# [Q] Latest Official release of MIUI?



## tb110895 (Jun 12, 2011)

I just bought boot manager so I thought I'd try MIUI again. Haven't ran it since framework stopped support, so can anyone point me in the right direction for the latest official release? Or I heard Ace's builds are stable. What bugs are left in the miui ports now?

Thanks!


----------



## kevdliu (Jun 30, 2011)

go to the developer section and find ace's miui thread. the latest usable is .23. .7 is scheduled to come out soon. the problems i believe are unsticky settings, BT, partly broken GSM, and wakelock. there might be more idk


----------



## aceoyame (Jun 23, 2011)

Wakelock should be fixed with defy, if anything the battery is still miles better with it. Gsm calls work, data if you **** with it enough and lastly bt isn't working quite yet. Some sticky settings still exist. We are skipping .7 since I had to many issue with that and using todays release


----------



## tb110895 (Jun 12, 2011)

"kevdliu said:


> go to the developer section and find ace's miui thread. the latest usable is .23. .7 is scheduled to come out soon. the problems i believe are unsticky settings, BT, partly broken GSM, and wakelock. there might be more idk


I have a regular D2, does that change anything?


----------



## kevdliu (Jun 30, 2011)

tb110895 said:


> I have a regular D2, does that change anything?

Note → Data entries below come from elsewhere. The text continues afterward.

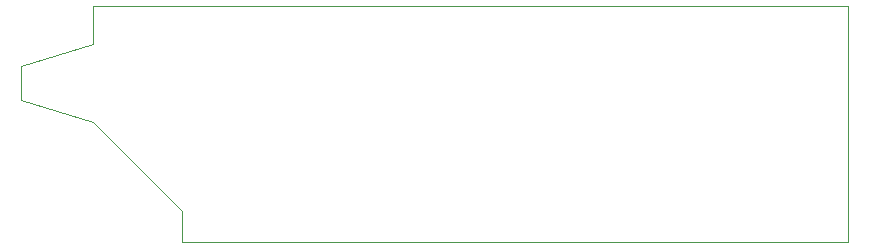
<source format=gm1>
G04*
G04 #@! TF.GenerationSoftware,Altium Limited,Altium Designer,24.1.0 (36)*
G04*
G04 Layer_Color=16711935*
%FSLAX44Y44*%
%MOMM*%
G71*
G04*
G04 #@! TF.SameCoordinates,419B32F7-A19B-4B02-8D27-CA0E7DC0472F*
G04*
G04*
G04 #@! TF.FilePolarity,Positive*
G04*
G01*
G75*
%ADD81C,0.1000*%
D81*
X60500Y102250D02*
X135750Y27000D01*
X60500Y167750D02*
Y200000D01*
X135750Y0D02*
Y27000D01*
X0Y120765D02*
X60500Y102250D01*
X0Y149235D02*
X60500Y167750D01*
X0Y120765D02*
Y149235D01*
X60500Y200000D02*
X700000Y200000D01*
X135750Y0D02*
X700000Y0D01*
Y200000D01*
M02*

</source>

well i dont know who is the dev for d2 miui. go the the dev section of d2 and see if you can find anything. or you can just go to miui.us, download the d2 version, and flash it. be prepared to sbf because it might get stuck at M. I dont think you can use the d2g version on d2


----------



## srimay (Oct 11, 2011)

"kevdliu said:


> well i dont know who is the dev for d2 miui. go the the dev section of d2 and see if you can find anything. or you can just go to miui.us, download the d2 version, and flash it. be prepared to sbf because it might get stuck at M. I dont think you can use the d2g version on d2


You can't. I found out the hard way a few days ago.

Stiff spliff announced a repaired update of the latest roms earlier today so hopefully the devs will have something new for us shortly.


----------